What the exercise asks: Transcribe the data below verbatim from the line with "à leur disposition" to the line with "Jacques Borgetto (photographe), Hassan". Include both of those lines.
● ● ●
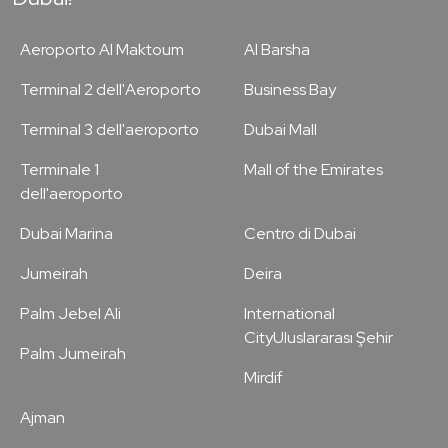
Aeroporto Al Maktoum
Al Barsha
Terminal 2 dell'Aeroporto
Business Bay
Terminal 3 dell'aeroporto
Dubai Mall
Terminale 1
Mall of the Emirates
dell'aeroporto
Dubai Marina
Centro di Dubai
Jumeirah
Deira
Palm Jebel Ali
International
CityUluslararası Şehir
Palm Jumeirah
Mirdif
Ajman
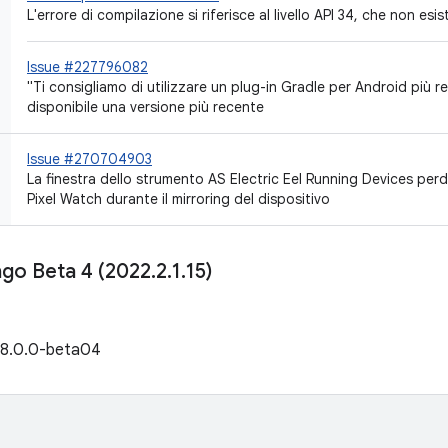
L'errore di compilazione si riferisce al livello API 34, che non esis
Issue #227796082
"Ti consigliamo di utilizzare un plug-in Gradle per Android più
disponibile una versione più recente
Issue #270704903
La finestra dello strumento AS Electric Eel Running Devices per
Pixel Watch durante il mirroring del dispositivo
ngo Beta 4 (2022
.
2
.
1
.
15)
e 8.0.0-beta04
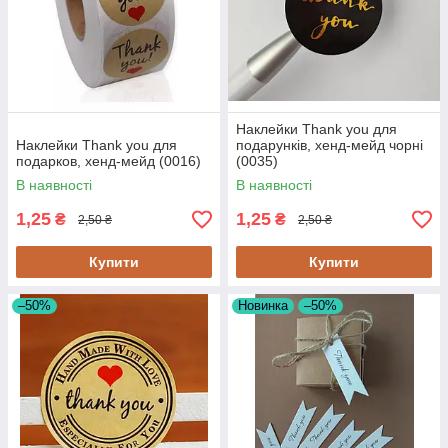
Наклейки Thank you для
Наклейки Thank you для
подарунків, хенд-мейд чорні
подарков, хенд-мейд (0016)
(0035)
В наявності
В наявності
1,25
1,25
₴
₴
2,50 ₴
2,50 ₴
Купити
Купити
–50%
Новинка
–50%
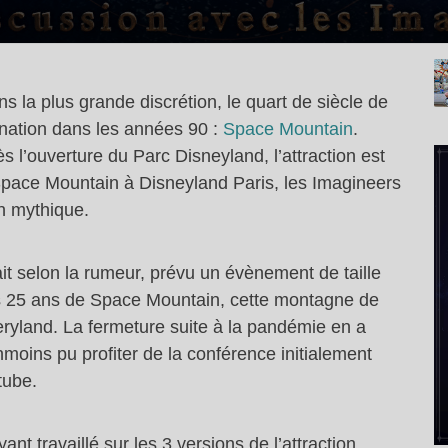
s la plus grande discrétion, le quart de siècle de
stination dans les années 90 :
Space Mountain
.
 l’ouverture du Parc Disneyland, l’attraction est
Space Mountain à Disneyland Paris, les Imagineers
on mythique.
it selon la rumeur, prévu un évènement de taille
les 25 ans de Space Mountain, cette montagne de
eryland. La fermeture suite à la pandémie en a
moins pu profiter de la conférence initialement
tube.
nt travaillé sur les 3 versions de l’attraction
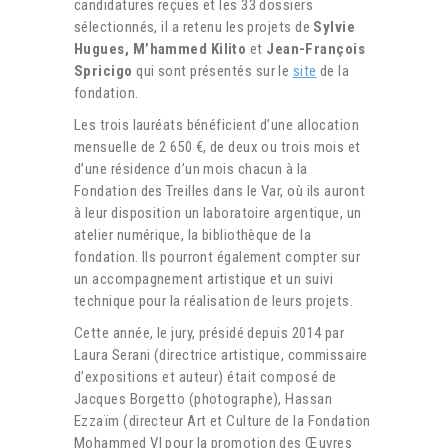
candidatures reçues et les 33 dossiers
sélectionnés, il a retenu les projets de
Sylvie
Hugues, M’hammed Kilito
et
Jean-François
Spricigo
qui sont présentés sur le
site
de la
fondation.
Les trois lauréats bénéficient d’une allocation
mensuelle de 2 650 €, de deux ou trois mois et
d’une résidence d’un mois chacun à la
Fondation des Treilles dans le Var, où ils auront
à leur disposition un laboratoire argentique, un
atelier numérique, la bibliothèque de la
fondation. Ils pourront également compter sur
un accompagnement artistique et un suivi
technique pour la réalisation de leurs projets.
Cette année, le jury, présidé depuis 2014 par
Laura Serani (directrice artistique, commissaire
d’expositions et auteur) était composé de
Jacques Borgetto (photographe), Hassan
Ezzaïm (directeur Art et Culture de la Fondation
Mohammed VI pour la promotion des Œuvres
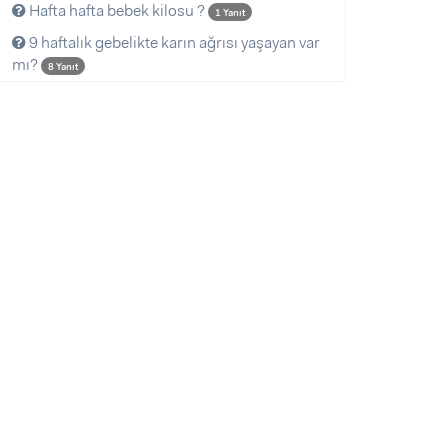
Hafta hafta bebek kilosu ?
1 Yanıt
9 haftalık gebelikte karın ağrısı yaşayan var
mı?
8 Yanıt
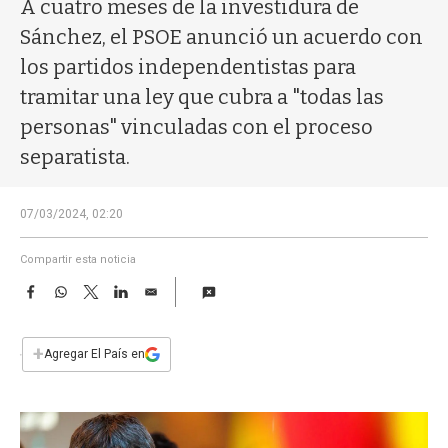
a
A cuatro meses de la investidura de
Sánchez, el PSOE anunció un acuerdo con
los partidos independentistas para
tramitar una ley que cubra a "todas las
personas" vinculadas con el proceso
separatista.
07/03/2024, 02:20
Compartir esta noticia
F
W
T
L
E
a
h
w
i
m
c
a
i
n
a
e
t
t
k
i
+
Agregar El País en
b
s
t
e
l
o
A
e
d
o
p
r
I
k
p
n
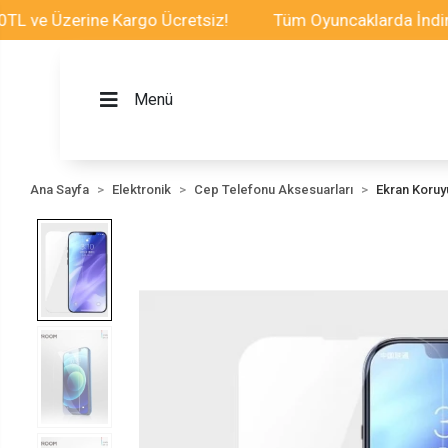
Üzerine Kargo Ücretsiz!
Tüm Oyuncaklarda İndirim Fırs
Menü
Ana Sayfa
Elektronik
Cep Telefonu Aksesuarları
Ekran Koru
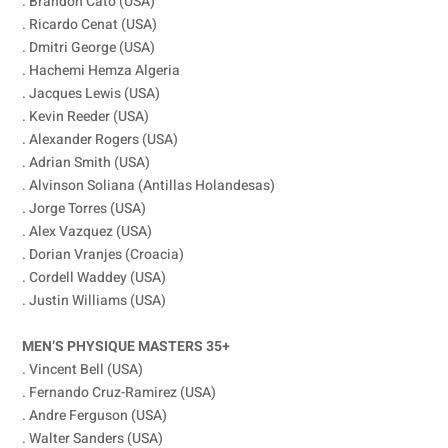
. Brandon Cato (USA)
. Ricardo Cenat (USA)
. Dmitri George (USA)
. Hachemi Hemza Algeria
. Jacques Lewis (USA)
. Kevin Reeder (USA)
. Alexander Rogers (USA)
. Adrian Smith (USA)
. Alvinson Soliana (Antillas Holandesas)
. Jorge Torres (USA)
. Alex Vazquez (USA)
. Dorian Vranjes (Croacia)
. Cordell Waddey (USA)
. Justin Williams (USA)
MEN’S PHYSIQUE MASTERS 35+
. Vincent Bell (USA)
. Fernando Cruz-Ramirez (USA)
. Andre Ferguson (USA)
. Walter Sanders (USA)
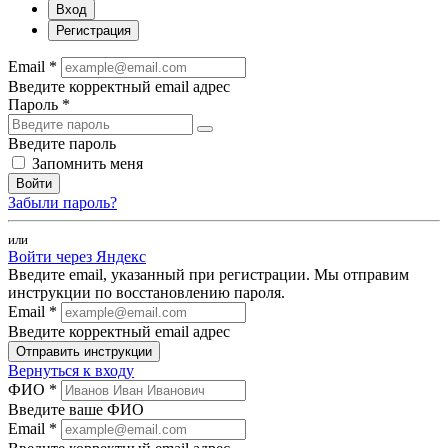
Вход
Регистрация
Email *
Введите корректный email адрес
Пароль *
Введите пароль
Запомнить меня
Войти
Забыли пароль?
или
Войти через Яндекс
Введите email, указанный при регистрации. Мы отправим
инструкции по восстановлению пароля.
Email *
Введите корректный email адрес
Отправить инструкции
Вернуться к входу
ФИО *
Введите ваше ФИО
Email *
● ● ●
Written answer:
à leur disposition un laboratoire argentique, un
atelier numérique, la bibliothèque de la
fondation. Ils pourront également compter sur
un accompagnement artistique et un suivi
technique pour la réalisation de leurs projets.
Cette année, le jury, présidé depuis 2014 par
Laura Serani (directrice artistique, commissaire
d’expositions et auteur) était composé de
Jacques Borgetto (photographe), Hassan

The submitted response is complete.